The function bishop() can detect neighbors diagonally.
User can change the default settings
by increasing the degree of neighborhood (degree = 4, Fig. 8A),
by adding directionality (directed = TRUE, Fig. 8B), and
by reversing the default directionality (directed = TRUE and reverse = TRUE, Fig. 8C).
demo_sites <- expand.grid("transect" = 1:9, "quadrat" = 1:9)
demo_nodes <- create_node_labels(data = demo_sites,
transect = "transect",
quadrat = "quadrat")
demo_focus <- "5-5"
bishop_1 <-
gg_chessboard(demo_nodes, "A. Undirected network", "") +
geom_node(demo_nodes, demo_focus) +
geom_neighbors(demo_nodes, bishop(demo_nodes, demo_focus, degree = 4,
directed = FALSE, reverse = FALSE))
bishop_2 <-
gg_chessboard(demo_nodes, "B. Directed network", "") +
geom_node(demo_nodes, demo_focus) +
geom_neighbors(demo_nodes, bishop(demo_nodes, demo_focus, degree = 4,
directed = TRUE, reverse = FALSE))
bishop_3 <-
gg_chessboard(demo_nodes, "C. Directed network (reverse)", "") +
geom_node(demo_nodes, demo_focus) +
geom_neighbors(demo_nodes, bishop(demo_nodes, demo_focus, degree = 4,
directed = TRUE, reverse = TRUE))
(bishop_1 | bishop_2 | bishop_3)
\
The vignette Chess pieces
shows all possible methods available in chessboard.
\
Now, let's use the function create_edge_list() to create an edge list using the
method 'pawn' with a degree 1 of neighborhood and in a directional way.
# Create edge list ----
edges_pawn <- create_edge_list(nodes = nodes,
method = "pawn",
degree = 1,
directed = TRUE,
reverse = FALSE,
self = FALSE)
edges_pawn
\
It's possible to visualize these edges on a map, i.e. by using spatial coordinates.
First, we need to convert our sites into a spatial object (POINT).
# Convert nodes to sf object ----
nodes_sf <- sf::st_as_sf(nodes, coords = c("longitude", "latitude"),
crs = "epsg:2154")
head(nodes_sf)
\
Now we can use the function edges_to_sf() to convert our edge list
into a spatial object (LINESTRING).
# Convert edge list to sf ----
edges_pawn_sf <- edges_to_sf(edges = edges_pawn,
sites = nodes_sf)
edges_pawn_sf
\
We can now map our nodes and edges.
# Map of nodes and edges ----
ggplot(nodes_sf) +
geom_sf(size = 12) +
geom_sf(data = edges_pawn_sf) +
theme_light()
\
Users may want to combine different methods to detect neighbors to build complex scenarios. It's possible
by using for each method the function create_edge_list() and using the
function append_edge_lists() to merge all edges in a single list.
# Create edge list (Bishop method) ----
edges_bishop <- create_edge_list(nodes = nodes,
method = "bishop",
degree = 1,
directed = TRUE,
reverse = FALSE,
self = FALSE)

Stored records
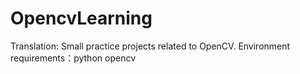 # OpencvLearning
Translation: Small practice projects related to OpenCV.
Environment requirements：python
                          opencv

Problem: Transcribe a passage from the excerpt on building neighbor edge lists, beginning at the words "First, we need" and stopping after "head(nodes_sf)".

Solution below:
First, we need to convert our sites into a spatial object (POINT).
# Convert nodes to sf object ----
nodes_sf <- sf::st_as_sf(nodes, coords = c("longitude", "latitude"),
crs = "epsg:2154")
head(nodes_sf)